Andrew Stone February 7th, 2009 02:25 PM

Quote:

Originally Posted by Matt Daviss (Post 1008255)
I'd appreciate a little 7" mini-laptop on-site that would allow me to do my XDCAM Transfer logging (file naming, take trimming, embedding interviewee info, etc) without actually emptying the card. Ideally, just switch XDCAM Transfer's info to the ingest machine when back home, give it the cards, and it pulls out your selects, names them and presents them ready to edit.

That is a really fine approach Matt.

Is there a "netbook" out there that Windows users here find suits the workflow of the EX really well?

Paul Inglis February 7th, 2009 05:35 PM

Another vote for the MxR and 16GB SDHC Cards! I now have 12 MxR and 12 16GB SDHC plus one SxS for overcranking! I find it is easier to have the cards pre-installed in the MxR holders than fiddling about inserting them in the field. If I was on a long shoot i.e. a week or more then I’d just buy more SDHC Cards as 12 MxR is more than enough for a days shoot (Can swap the cards over in the evening).

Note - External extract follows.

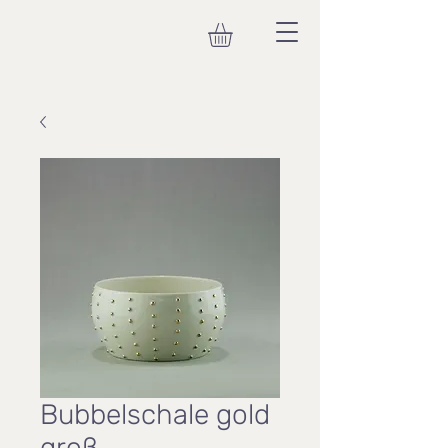
Bubbelschale gold
groß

Andy Shipsides February 7th, 2009 06:41 PM

I think the Panasonic Toughbook is an ideal production laptop for both SxS and P2. It has both a PC card slot, an ExpressCard slot, and a SDHC card slot. It's tough as anything and has a touch screen display. A client of ours put velcro on the back of his toughbook and attached a rugged Lacie drive.

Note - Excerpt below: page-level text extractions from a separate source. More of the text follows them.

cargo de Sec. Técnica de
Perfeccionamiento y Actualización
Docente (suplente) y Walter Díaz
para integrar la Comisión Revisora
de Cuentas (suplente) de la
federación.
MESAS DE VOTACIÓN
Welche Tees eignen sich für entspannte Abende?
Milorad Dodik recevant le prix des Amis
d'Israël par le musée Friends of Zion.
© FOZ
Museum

You can install the Sony Clip Browser software on it and do all the sub clipping and logging in the field. Any data changed in the clip browser will be retained on the original card so when you bring it into FCP you'll still have that data.

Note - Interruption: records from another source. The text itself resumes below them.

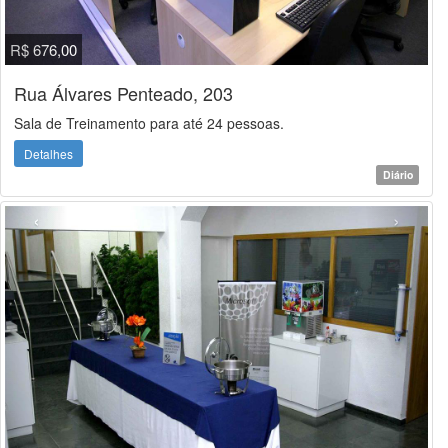
R$ 676,00
Rua Álvares Penteado, 203
Sala de Treinamento para até 24 pessoas.
Detalhes
Diário
‹
›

Learn about Panasonic's TOUGHBOOK-19

Francois Dormoy February 7th, 2009 07:01 PM

Quote:

Originally Posted by Paul Kellett (Post 1008244)
Buy a load of sdhc cards and an sdhc adaptor and don't bother offloading.
Paul.

You are right. This is what I did. I bought 2 MxR adpators and 8 SDHC cards.
However, I do not feel safe by just keeping these cards in a box when I travel. I read different threads describing the danger of mismanipulation making these cards unreadable. I would like to back them up to a second media. Either burning DVDs DL, but this requires having a laptop, or copying the contents of the cards into an external drive.

Francois Dormoy February 7th, 2009 07:08 PM

Quote:

Originally Posted by Matt Daviss (Post 1008255)
Have you considered MxR? E-Films

I'll say this, though. I'd appreciate a little 7" mini-laptop on-site that would allow me to do my XDCAM Transfer logging (file naming, take trimming, embedding interviewee info, etc) without actually emptying the card. .

We are in the same wave length!! This is the sort of work flow I would like to follow. I dont want toempty the contents of the cards, but backing them up to another media without having a laptop.

Francois Dormoy February 7th, 2009 07:10 PM

Quote:

Originally Posted by Andy Shipsides (Post 1008270)
You could give the Nexto a try:

Nexto Extreme ND2700 Review

.

Bingo !! Yes, this could be a proper solution to my requirements. Thanks for letting me know.

Francois Dormoy February 7th, 2009 07:13 PM

Quote:

Originally Posted by Andy Shipsides (Post 1008412)
I think the Panasonic Toughbook is an ideal production laptop for both SxS and P2.

Too big to be put in the camera bag. I dont want to carry on the plane both the camera bag and the laptop bag. I want soemthing small enough to be put in the same bag as the camera.

David Cheok February 7th, 2009 10:47 PM

On the Go
 
Over in 1/60th of a second

My own method/workflow/solution to this.

Craig Seeman February 8th, 2009 06:07 PM

Sony Companion

http://www.dvinfo.net/conf/995362-post28.html

David Cheok February 8th, 2009 06:30 PM

Quote:

Originally Posted by Craig Seeman (Post 1008859)

Hahaha.. yeah.. i heard it automatically converts the mp4 to mov on the go so you can preview what you shot ;)

Giroud Francois February 9th, 2009 06:01 PM

you would get a better chance with one of these small laptops like eeePC.
seems HP (the HP mini 2140) is doing a nice one with expresscard an SD slot.
This would allow to see what is in the card (with the sony ex player) rather than blindly copy files. I the target is to go ultra light, i would (i have) definitely opted for the SDHC solution. You can buy 20 SDHC 16 gig card for the price of a sony SxS 16gig card.